WORK ITEM
Reproduce the following data line for line, with no changes.

INPUT FOR THIS TASK
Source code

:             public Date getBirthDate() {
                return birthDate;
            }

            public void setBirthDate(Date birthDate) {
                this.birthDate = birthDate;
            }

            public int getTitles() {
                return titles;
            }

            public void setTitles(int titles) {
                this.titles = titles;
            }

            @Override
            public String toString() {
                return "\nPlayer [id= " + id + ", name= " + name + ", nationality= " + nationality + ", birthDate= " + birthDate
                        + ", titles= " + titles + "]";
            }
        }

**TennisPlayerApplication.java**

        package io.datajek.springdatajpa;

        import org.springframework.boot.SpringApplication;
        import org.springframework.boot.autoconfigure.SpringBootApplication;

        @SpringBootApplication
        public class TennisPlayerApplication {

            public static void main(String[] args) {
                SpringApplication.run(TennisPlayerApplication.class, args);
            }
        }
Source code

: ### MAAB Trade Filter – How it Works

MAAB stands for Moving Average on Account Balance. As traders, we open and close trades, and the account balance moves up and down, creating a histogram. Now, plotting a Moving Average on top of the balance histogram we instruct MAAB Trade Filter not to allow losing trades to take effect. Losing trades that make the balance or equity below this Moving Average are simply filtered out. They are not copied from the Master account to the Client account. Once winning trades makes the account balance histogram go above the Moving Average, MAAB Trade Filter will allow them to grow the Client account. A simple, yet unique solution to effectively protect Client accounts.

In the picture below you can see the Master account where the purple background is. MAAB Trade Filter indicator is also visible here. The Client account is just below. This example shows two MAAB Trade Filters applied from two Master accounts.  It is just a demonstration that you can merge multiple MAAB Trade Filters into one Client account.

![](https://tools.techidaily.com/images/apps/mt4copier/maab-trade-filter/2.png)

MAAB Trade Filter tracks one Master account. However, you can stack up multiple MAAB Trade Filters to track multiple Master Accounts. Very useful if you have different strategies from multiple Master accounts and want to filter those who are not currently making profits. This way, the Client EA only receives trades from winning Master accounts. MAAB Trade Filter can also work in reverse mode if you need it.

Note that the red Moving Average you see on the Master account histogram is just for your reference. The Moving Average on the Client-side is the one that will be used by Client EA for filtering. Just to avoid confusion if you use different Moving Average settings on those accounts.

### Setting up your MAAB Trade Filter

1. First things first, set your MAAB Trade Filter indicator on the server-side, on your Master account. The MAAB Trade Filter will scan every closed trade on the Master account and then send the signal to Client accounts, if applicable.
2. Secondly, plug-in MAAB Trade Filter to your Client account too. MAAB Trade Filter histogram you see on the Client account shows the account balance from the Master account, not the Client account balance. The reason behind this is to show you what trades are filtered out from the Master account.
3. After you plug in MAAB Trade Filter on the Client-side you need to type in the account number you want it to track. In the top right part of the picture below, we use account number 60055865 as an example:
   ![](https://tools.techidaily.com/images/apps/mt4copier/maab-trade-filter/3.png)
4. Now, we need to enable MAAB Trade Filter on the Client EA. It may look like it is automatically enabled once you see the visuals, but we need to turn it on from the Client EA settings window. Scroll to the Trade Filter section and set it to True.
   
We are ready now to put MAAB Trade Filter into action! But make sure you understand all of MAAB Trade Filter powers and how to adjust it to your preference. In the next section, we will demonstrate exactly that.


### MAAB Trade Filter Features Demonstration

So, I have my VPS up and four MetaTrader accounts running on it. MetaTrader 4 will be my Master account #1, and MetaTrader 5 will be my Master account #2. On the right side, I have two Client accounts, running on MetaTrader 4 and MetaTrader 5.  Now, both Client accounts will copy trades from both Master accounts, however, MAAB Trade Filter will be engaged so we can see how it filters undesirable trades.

RESULT OF THIS TASK
Source code

:             public Date getBirthDate() {
                return birthDate;
            }

            public void setBirthDate(Date birthDate) {
                this.birthDate = birthDate;
            }

            public int getTitles() {
                return titles;
            }

            public void setTitles(int titles) {
                this.titles = titles;
            }

            @Override
            public String toString() {
                return "\nPlayer [id= " + id + ", name= " + name + ", nationality= " + nationality + ", birthDate= " + birthDate
                        + ", titles= " + titles + "]";
            }
        }

**TennisPlayerApplication.java**

        package io.datajek.springdatajpa;

        import org.springframework.boot.SpringApplication;
        import org.springframework.boot.autoconfigure.SpringBootApplication;

        @SpringBootApplication
        public class TennisPlayerApplication {

            public static void main(String[] args) {
                SpringApplication.run(TennisPlayerApplication.class, args);
            }
        }
Source code

: ### MAAB Trade Filter – How it Works

MAAB stands for Moving Average on Account Balance. As traders, we open and close trades, and the account balance moves up and down, creating a histogram. Now, plotting a Moving Average on top of the balance histogram we instruct MAAB Trade Filter not to allow losing trades to take effect. Losing trades that make the balance or equity below this Moving Average are simply filtered out. They are not copied from the Master account to the Client account. Once winning trades makes the account balance histogram go above the Moving Average, MAAB Trade Filter will allow them to grow the Client account. A simple, yet unique solution to effectively protect Client accounts.

In the picture below you can see the Master account where the purple background is. MAAB Trade Filter indicator is also visible here. The Client account is just below. This example shows two MAAB Trade Filters applied from two Master accounts.  It is just a demonstration that you can merge multiple MAAB Trade Filters into one Client account.

![](https://tools.techidaily.com/images/apps/mt4copier/maab-trade-filter/2.png)

MAAB Trade Filter tracks one Master account. However, you can stack up multiple MAAB Trade Filters to track multiple Master Accounts. Very useful if you have different strategies from multiple Master accounts and want to filter those who are not currently making profits. This way, the Client EA only receives trades from winning Master accounts. MAAB Trade Filter can also work in reverse mode if you need it.

Note that the red Moving Average you see on the Master account histogram is just for your reference. The Moving Average on the Client-side is the one that will be used by Client EA for filtering. Just to avoid confusion if you use different Moving Average settings on those accounts.

### Setting up your MAAB Trade Filter

1. First things first, set your MAAB Trade Filter indicator on the server-side, on your Master account. The MAAB Trade Filter will scan every closed trade on the Master account and then send the signal to Client accounts, if applicable.
2. Secondly, plug-in MAAB Trade Filter to your Client account too. MAAB Trade Filter histogram you see on the Client account shows the account balance from the Master account, not the Client account balance. The reason behind this is to show you what trades are filtered out from the Master account.
3. After you plug in MAAB Trade Filter on the Client-side you need to type in the account number you want it to track. In the top right part of the picture below, we use account number 60055865 as an example:
   ![](https://tools.techidaily.com/images/apps/mt4copier/maab-trade-filter/3.png)
4. Now, we need to enable MAAB Trade Filter on the Client EA. It may look like it is automatically enabled once you see the visuals, but we need to turn it on from the Client EA settings window. Scroll to the Trade Filter section and set it to True.
   
We are ready now to put MAAB Trade Filter into action! But make sure you understand all of MAAB Trade Filter powers and how to adjust it to your preference. In the next section, we will demonstrate exactly that.


### MAAB Trade Filter Features Demonstration

So, I have my VPS up and four MetaTrader accounts running on it. MetaTrader 4 will be my Master account #1, and MetaTrader 5 will be my Master account #2. On the right side, I have two Client accounts, running on MetaTrader 4 and MetaTrader 5.  Now, both Client accounts will copy trades from both Master accounts, however, MAAB Trade Filter will be engaged so we can see how it filters undesirable trades.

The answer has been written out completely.